The foods he grew up with as well as his experiences traveling around the Philippines became his inspiration for the new Filipino restaurant the group be launching. A month ago, Valdez, Pandya and Mazumdar flew to the Philippines to do some R&D. For eight days, they explored places in Luzon, Visayas, Mindanao. “Nilibot ko sila sa streets of Manila. Then we went Pampanga, Ilocos, Cebu, Davao. I wanted to show them the cultural differences in the different regions. I also wanted them to be exposed to the food. Kasi kung dito lang kami mag R&D, pare-parehas lang ang makikita naming pagkain. Hindi nila maiintindihan ang vision ko.”

“It was hours of just eating, eating, eating,” Pandya told Grubstreet about their trip. “It was obscene,” Mazumdar added. When the trip was over, they told Valdez, “You are right, food here [in the Philippines] is very different. We need to bring this over to New York.”

Inihaw na Balat (Chicken Skin), Kapis (Scallop), Halamang Dagat (Seaweed 3 Ways) photo by Paul McDonough
Inihaw na Balat (chicken skin), Kapis (scallop), Halamang Dagat (seaweed 3 ways). Photo by Paul McDonough

They picked a colloquial Pinoy expression as the name of their new project—Naks—which conveys surprise and admiration. For Valdez, Naks is also a “unique, vibrant and fun word” that aptly describes Filipino cuisine. The guys at Unapologetic Foods tend to pick one word names that have a powerful meaning like Dhamaka, which means explosion, and Semma, which means excellent.
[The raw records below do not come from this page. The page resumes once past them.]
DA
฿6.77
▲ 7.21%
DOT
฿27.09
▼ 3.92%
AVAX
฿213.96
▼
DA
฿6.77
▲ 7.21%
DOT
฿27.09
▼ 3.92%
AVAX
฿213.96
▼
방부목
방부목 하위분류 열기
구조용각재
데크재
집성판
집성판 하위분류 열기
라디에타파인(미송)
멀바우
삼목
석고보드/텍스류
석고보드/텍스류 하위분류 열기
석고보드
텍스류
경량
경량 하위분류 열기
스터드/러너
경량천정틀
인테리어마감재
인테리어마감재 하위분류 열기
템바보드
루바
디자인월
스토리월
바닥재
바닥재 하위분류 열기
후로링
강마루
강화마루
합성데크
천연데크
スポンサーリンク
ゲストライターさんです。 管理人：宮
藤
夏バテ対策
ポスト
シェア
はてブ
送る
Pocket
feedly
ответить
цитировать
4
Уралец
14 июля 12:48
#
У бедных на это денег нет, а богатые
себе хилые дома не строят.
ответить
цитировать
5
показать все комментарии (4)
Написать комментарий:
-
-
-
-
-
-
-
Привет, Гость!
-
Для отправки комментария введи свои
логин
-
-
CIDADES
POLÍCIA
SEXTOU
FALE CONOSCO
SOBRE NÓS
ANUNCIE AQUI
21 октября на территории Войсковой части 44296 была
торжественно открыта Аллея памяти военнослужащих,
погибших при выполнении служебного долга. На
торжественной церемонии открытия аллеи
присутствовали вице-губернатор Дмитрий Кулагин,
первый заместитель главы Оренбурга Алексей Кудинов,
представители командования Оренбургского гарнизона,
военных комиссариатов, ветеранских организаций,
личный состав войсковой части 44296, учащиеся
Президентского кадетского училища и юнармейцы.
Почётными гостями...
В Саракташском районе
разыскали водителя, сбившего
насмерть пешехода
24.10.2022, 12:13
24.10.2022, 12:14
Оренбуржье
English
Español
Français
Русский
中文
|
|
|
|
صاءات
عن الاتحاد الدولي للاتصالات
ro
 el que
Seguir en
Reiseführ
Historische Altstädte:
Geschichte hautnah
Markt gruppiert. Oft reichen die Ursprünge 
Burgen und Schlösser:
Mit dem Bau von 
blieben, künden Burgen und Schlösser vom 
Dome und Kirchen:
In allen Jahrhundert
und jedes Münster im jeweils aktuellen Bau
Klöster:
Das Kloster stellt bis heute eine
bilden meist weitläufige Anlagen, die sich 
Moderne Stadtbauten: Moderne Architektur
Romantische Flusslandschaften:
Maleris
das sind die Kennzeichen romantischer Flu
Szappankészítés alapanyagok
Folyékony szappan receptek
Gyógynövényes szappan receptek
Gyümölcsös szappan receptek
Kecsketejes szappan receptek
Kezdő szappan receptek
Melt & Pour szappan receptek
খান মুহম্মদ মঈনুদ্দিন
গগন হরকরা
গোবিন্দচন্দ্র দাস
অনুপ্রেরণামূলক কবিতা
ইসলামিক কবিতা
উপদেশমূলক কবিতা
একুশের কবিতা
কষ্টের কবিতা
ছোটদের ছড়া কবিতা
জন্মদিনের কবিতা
Naks is opening by the third week of September. To give us an idea, the team sent us photographs of the foods they’ll be offering at Naks and we were instantly blown away by the lineup. There’s Dinuguan na Kambing, Ginataang Kohol, Igado, Imbaliktad, Kinilaw na Bat, Morcon, Pancit Batil, Prating Itik, Lapu-Lapu de la Reyna, Halamang Dagat, Pinakbet Ilokano, Bas-oy, Soup No. 5, Swaki—dishes not commonly served in many Filipino restaurants in Metro Manila.

Swaki (Sea Urchin)
Swaki (sea urchin). Photo by Paul McDonough

Valdez did not miss out on the street foods, too. He has his own version of KFC (Kanto Fried Chicken), Inihaw na Balat, and Singkamas at Mangga with Bagoong. If you’re looking for lumpiang shanghai, go elsewhere because at Naks, what they’re serving are lumpiang togue and dinamita.
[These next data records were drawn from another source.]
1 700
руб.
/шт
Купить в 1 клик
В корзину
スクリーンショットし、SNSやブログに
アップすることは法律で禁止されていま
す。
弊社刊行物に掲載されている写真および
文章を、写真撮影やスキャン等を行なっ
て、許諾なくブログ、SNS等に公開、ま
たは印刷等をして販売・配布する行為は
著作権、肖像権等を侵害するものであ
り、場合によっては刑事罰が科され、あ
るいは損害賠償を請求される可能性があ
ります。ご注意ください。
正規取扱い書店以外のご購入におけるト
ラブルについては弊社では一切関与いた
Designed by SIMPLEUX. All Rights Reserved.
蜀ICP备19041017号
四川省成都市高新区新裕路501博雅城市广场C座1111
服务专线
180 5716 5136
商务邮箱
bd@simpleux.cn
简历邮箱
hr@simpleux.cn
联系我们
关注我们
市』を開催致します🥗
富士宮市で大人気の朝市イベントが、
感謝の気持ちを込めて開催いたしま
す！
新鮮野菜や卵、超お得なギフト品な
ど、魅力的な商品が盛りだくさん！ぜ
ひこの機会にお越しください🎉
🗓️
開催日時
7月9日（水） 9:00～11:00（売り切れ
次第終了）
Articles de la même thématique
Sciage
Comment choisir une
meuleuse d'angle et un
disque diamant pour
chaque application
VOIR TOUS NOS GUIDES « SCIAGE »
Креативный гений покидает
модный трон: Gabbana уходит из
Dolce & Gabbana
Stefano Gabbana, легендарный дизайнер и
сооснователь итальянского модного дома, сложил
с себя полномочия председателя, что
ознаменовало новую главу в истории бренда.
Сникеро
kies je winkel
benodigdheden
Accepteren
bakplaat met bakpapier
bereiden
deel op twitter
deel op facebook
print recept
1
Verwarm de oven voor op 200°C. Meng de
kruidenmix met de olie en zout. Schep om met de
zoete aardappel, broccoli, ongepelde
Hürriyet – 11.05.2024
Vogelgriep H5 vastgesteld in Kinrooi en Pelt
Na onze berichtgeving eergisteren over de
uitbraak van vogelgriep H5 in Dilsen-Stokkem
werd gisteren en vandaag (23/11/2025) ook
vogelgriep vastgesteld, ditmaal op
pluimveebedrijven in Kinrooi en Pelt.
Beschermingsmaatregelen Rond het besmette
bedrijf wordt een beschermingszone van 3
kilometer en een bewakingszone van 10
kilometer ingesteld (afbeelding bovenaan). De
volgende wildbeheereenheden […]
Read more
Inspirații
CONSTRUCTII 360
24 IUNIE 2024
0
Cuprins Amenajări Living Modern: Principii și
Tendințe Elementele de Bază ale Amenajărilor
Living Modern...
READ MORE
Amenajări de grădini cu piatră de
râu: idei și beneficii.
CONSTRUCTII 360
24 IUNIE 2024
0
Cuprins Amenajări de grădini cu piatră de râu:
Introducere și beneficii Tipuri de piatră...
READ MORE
“It's a crazy concept. But I think it’s going to be worth it,” says Valdez, sounding excited, “because a lot of people will open their eyes to the real Filipino cuisine.”

Kinilaw na Bat  & Kinilaw na Baka
Kinilaw na Bat and Kinilaw na Baka. Photo by Paul Mcdonough

The young chef—he’s turning 31 this September—is committed to offering Filipino food in its truest form. “If you taste the lumpia over here in New York, it’s very commercialized. They use egg roll wrapper. Back home, ang lumpia wrapper natin ay yung manipis, so that’s what I’ll do. Everything's going to be homemade. If we don't make it, we won't serve it.”
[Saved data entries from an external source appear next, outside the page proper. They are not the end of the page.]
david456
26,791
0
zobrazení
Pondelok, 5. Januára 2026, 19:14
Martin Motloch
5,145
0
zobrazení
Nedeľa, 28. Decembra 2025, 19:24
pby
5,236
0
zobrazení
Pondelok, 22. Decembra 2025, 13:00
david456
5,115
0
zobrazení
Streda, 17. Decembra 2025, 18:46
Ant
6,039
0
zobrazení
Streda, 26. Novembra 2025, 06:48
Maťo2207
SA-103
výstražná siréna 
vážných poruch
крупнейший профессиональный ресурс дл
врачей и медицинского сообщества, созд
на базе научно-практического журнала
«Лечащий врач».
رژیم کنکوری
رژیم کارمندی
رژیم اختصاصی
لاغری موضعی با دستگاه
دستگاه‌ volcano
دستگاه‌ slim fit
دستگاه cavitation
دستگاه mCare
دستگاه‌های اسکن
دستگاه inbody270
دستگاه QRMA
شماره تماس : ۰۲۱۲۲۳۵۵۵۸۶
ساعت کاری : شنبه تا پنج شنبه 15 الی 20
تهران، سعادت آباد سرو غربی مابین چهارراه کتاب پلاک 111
Instead of canned coconut milk, he’ll use kakang gata. “I know it’s going to be very labor intensive, but I think it's going to be worth it because the taste will be different,” he says. His dinakdakan will have pork brain in it, not mayonnaise.

Bas-oy (beef rough flank, beef blood, oregano). Photo by Paul McDonough

There will be two rooms in the restaurant. The first room, which can seat about 60, is for a la carte diners. The other room, which can seat 20, is only for kamayan. They will accept walk-ins for those availing the a la carte menu, but they will require advanced booking for kamayan. “The kamayan is a different experience. We’re offering a tasting menu but we’ll use our hands. We’ll have 15 to 16 courses but served family style,” he says.

We ask if he thinks the people in the Big Apple are ready for this kind of Filipino food. “I hope so,” he answers seriously. “I think if you push for something and you work hard for it, you can achieve anything. We just need to believe in it. Since day one, I just believed in myself. I just believed in what I'm doing.” The serious look on his face gives way to a smile.

Dinamita (angus beef, long chili, Eden Cheese). Photo by Paul McDonough

“We should not be afraid of our own cuisine and culture,” he says. “We always apologize that our food is very smelly, very garlicky, very brown. Instead of downgrading our own culture, we should embrace and appreciate its own beauty.”